40. the Commission’s draft TSLRIC price for designated interconnection service has been estimated using a bottom-up approach, which seeks, as much as possible, to make calculation of the TSLRIC price in a “scientific” manner. TelstraClear supports this. Inevitably though, there is a significant element of “art” in TSLRIC modelling in that many of the parameter values are based on judgements rather than real world numbers and because the calculation should be forward looking rather than historical. In its judgements on the correct parameter values to apply, the Commission should opt for values that result in a lower, rather than higher, TSLRIC price because this best satisfies s.18. There are several reasons why this is the case, including but not limited to:

a. a lower TSLRIC price will result in lower prices to end-users;

b. a lower TSLRIC price will promote competition by strengthening the ability of Access Seekers to compete;

c. by strengthening competition, a lower TSLRIC price will promote innovation in the telecommunications industry;

d. higher PSTN prices have not had a positive impact on the level of investment in telecommunications. This is demonstrated by work undertaken by Network Strategies, which is further discussed below; and

e. a lower TSLRIC price will reduce incentives for inefficient/duplicative investment in alternative networks. In this regard, there is an asymmetry of risk associated with setting the interconnection price too high versus too low. In particular, if it set too low, investment by Access Seekers may be discouraged because they prefer to rely on Telecom. But this can be reversed subsequently by a correction in price. If the interconnection price is set too high inefficient investment in duplicative network may be encouraged, which cannot be reversed even if the interconnection is subsequently corrected.
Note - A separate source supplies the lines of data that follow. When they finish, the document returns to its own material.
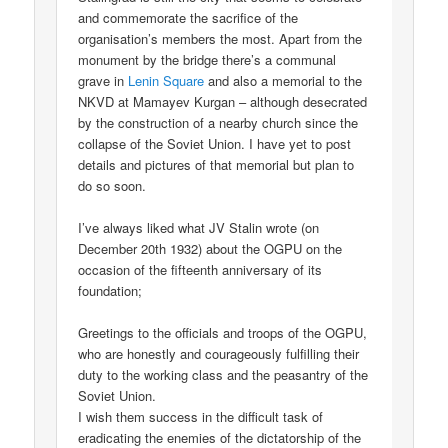
and commemorate the sacrifice of the
organisation’s members the most. Apart from the
monument by the bridge there’s a communal
grave in
Lenin Square
and also a memorial to the
NKVD at Mamayev Kurgan – although desecrated
by the construction of a nearby church since the
collapse of the Soviet Union. I have yet to post
details and pictures of that memorial but plan to
do so soon.
I’ve always liked what JV Stalin wrote (on
December 20th 1932) about the OGPU on the
occasion of the fifteenth anniversary of its
foundation;
Greetings to the officials and troops of the OGPU,
who are honestly and courageously fulfilling their
duty to the working class and the peasantry of the
Soviet Union.
I wish them success in the difficult task of
eradicating the enemies of the dictatorship of the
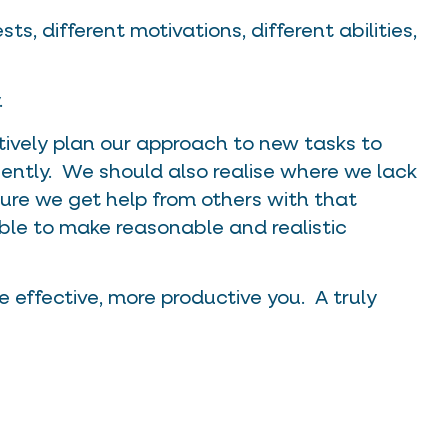
ts, different motivations, different abilities,
.
tively plan our approach to new tasks to
iently. We should also realise where we lack
ure we get help from others with that
ble to make reasonable and realistic
 effective, more productive you. A truly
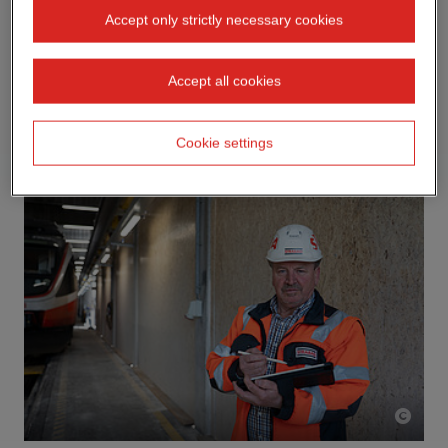
Accept only strictly necessary cookies
Accept all cookies
Cookie settings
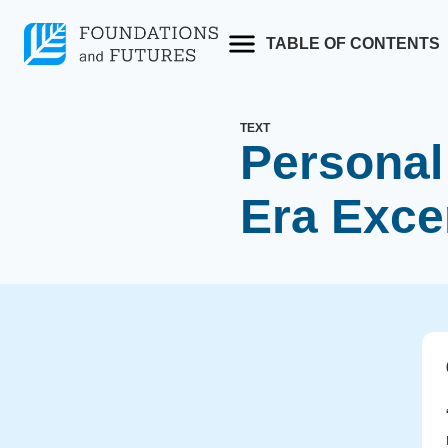
Skip
to
TABLE OF CONTENTS
content
TEXT
Personal 
Era Exce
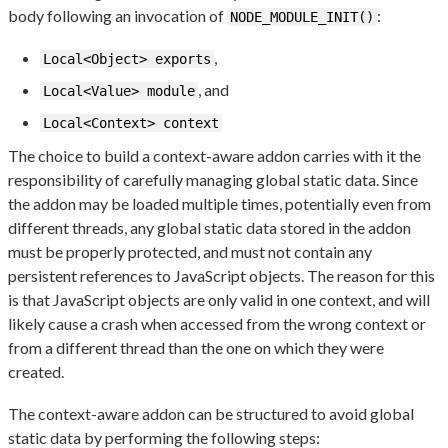
body following an invocation of
:
NODE_MODULE_INIT()
,
Local<Object> exports
, and
Local<Value> module
Local<Context> context
The choice to build a context-aware addon carries with it the
responsibility of carefully managing global static data. Since
the addon may be loaded multiple times, potentially even from
different threads, any global static data stored in the addon
must be properly protected, and must not contain any
persistent references to JavaScript objects. The reason for this
is that JavaScript objects are only valid in one context, and will
likely cause a crash when accessed from the wrong context or
from a different thread than the one on which they were
created.
The context-aware addon can be structured to avoid global
static data by performing the following steps:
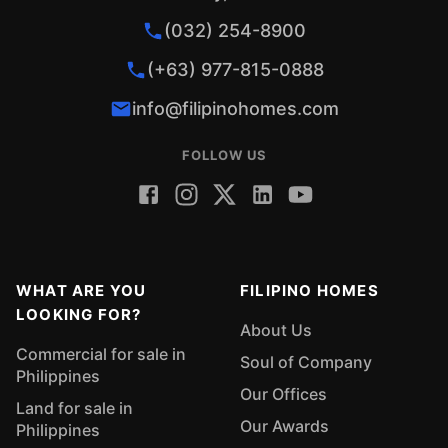
(032) 254-8900
(+63) 977-815-0888
info@filipinohomes.com
FOLLOW US
WHAT ARE YOU
FILIPINO HOMES
LOOKING FOR?
About Us
Commercial for sale in
Soul of Company
Philippines
Our Offices
Land for sale in
Our Awards
Philippines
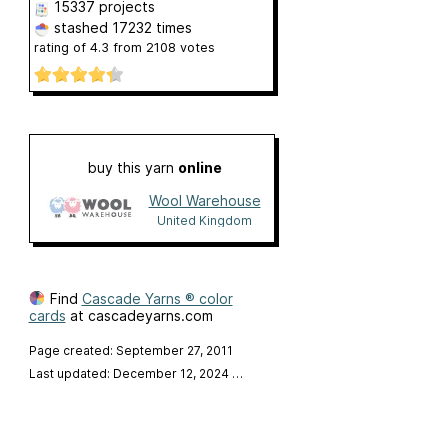
15337 projects
stashed
17232 times
rating of
4.3
from
2108
votes
buy this yarn
online
Wool Warehouse
United Kingdom
Find
Cascade Yarns ® color
cards
at cascadeyarns.com
Page created: September 27, 2011
Last updated: December 12, 2024
…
It gets even better after this with lower prices promotion innovation including “a higher interconnection price implies greater reliance on the incumbent for innovation.” And the investment bit is classic: “These findings indicate that the Commission should place more weight on the benefits from competition in its decisions on the interconnection price rather than on Telecom’s arguments about the risks to its incentives to invest.” Amen to that.